» **BRANO DEL DOCUMENTO**:
____

Sulle toghe in politica, Lupo ha sottolineato che «occorrerà inevitabilmente confrontarsi con le più allertate sensibilità collettive, in tema di imparzialità o in materia di partecipazione dei magistrati alla vita politico-parlamentare, verso comportamenti, prese di posizione, scelte individuali, pur formalmente legittimi che -avverte Lupo- hanno ricadute pubbliche che rischiano di coinvolgere la stessa credibilità della giurisdizione».

____

» **VOCI FORNITE**:

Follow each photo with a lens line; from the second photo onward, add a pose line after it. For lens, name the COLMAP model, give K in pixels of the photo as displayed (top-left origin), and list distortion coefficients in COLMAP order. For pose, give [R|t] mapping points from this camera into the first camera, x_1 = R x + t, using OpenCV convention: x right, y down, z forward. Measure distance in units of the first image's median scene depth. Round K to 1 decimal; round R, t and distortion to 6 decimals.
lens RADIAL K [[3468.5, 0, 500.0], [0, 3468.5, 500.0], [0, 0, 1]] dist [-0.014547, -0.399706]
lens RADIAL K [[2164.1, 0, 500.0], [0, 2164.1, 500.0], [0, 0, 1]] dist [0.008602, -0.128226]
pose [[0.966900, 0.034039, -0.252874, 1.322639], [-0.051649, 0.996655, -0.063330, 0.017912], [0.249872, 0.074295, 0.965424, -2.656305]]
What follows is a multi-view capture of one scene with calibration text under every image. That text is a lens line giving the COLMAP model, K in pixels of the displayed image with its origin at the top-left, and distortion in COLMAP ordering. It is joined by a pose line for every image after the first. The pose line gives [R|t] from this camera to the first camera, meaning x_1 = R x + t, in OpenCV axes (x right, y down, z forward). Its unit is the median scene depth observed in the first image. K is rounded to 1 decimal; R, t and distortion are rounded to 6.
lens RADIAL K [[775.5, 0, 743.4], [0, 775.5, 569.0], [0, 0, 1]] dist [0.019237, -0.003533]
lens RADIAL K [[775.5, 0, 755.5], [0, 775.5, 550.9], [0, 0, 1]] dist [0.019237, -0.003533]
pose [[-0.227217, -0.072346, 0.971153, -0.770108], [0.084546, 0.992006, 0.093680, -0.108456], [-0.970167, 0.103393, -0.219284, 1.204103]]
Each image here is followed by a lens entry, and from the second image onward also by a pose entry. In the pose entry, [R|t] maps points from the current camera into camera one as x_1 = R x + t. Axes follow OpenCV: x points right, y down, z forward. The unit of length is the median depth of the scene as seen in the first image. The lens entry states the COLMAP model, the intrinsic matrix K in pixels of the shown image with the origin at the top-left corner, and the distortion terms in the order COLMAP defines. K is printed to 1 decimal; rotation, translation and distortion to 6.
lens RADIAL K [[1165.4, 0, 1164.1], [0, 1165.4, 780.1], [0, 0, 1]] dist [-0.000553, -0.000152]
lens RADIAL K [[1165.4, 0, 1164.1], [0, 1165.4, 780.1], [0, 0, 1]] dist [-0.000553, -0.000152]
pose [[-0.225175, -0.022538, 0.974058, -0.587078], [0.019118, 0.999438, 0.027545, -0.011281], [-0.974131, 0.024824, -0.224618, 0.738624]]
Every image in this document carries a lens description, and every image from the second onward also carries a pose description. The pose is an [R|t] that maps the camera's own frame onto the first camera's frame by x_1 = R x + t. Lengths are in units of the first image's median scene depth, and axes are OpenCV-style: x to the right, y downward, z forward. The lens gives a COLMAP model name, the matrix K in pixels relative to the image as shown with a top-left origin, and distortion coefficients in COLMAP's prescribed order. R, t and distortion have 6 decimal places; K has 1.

____

» **ESERCIZIO A**: Nel brano sulle toghe in politica, con che cosa dice Lupo che occorrerà inevitabilmente confrontarsi?
» **ESERCIZIO B**: Riscrivi più in breve il paragrafo del brano che comincia con «Sulle toghe in politica», mantenendo i fatti principali.
Le voci vengono da un'altra fonte.

» **SPAZIO RISPOSTA A**: Con le più allertate sensibilità collettive, in tema di imparzialità o di partecipazione dei magistrati alla vita politico-parlamentare.

» **SPAZIO RISPOSTA B**: Per Lupo, sull'imparzialità dei magistrati e sulla loro partecipazione alla vita politica bisognerà fare i conti con una sensibilità collettiva più allertata. Comportamenti, prese di posizione e scelte individuali, anche se formalmente legittimi, hanno ricadute pubbliche che rischiano di coinvolgere la credibilità della giurisdizione.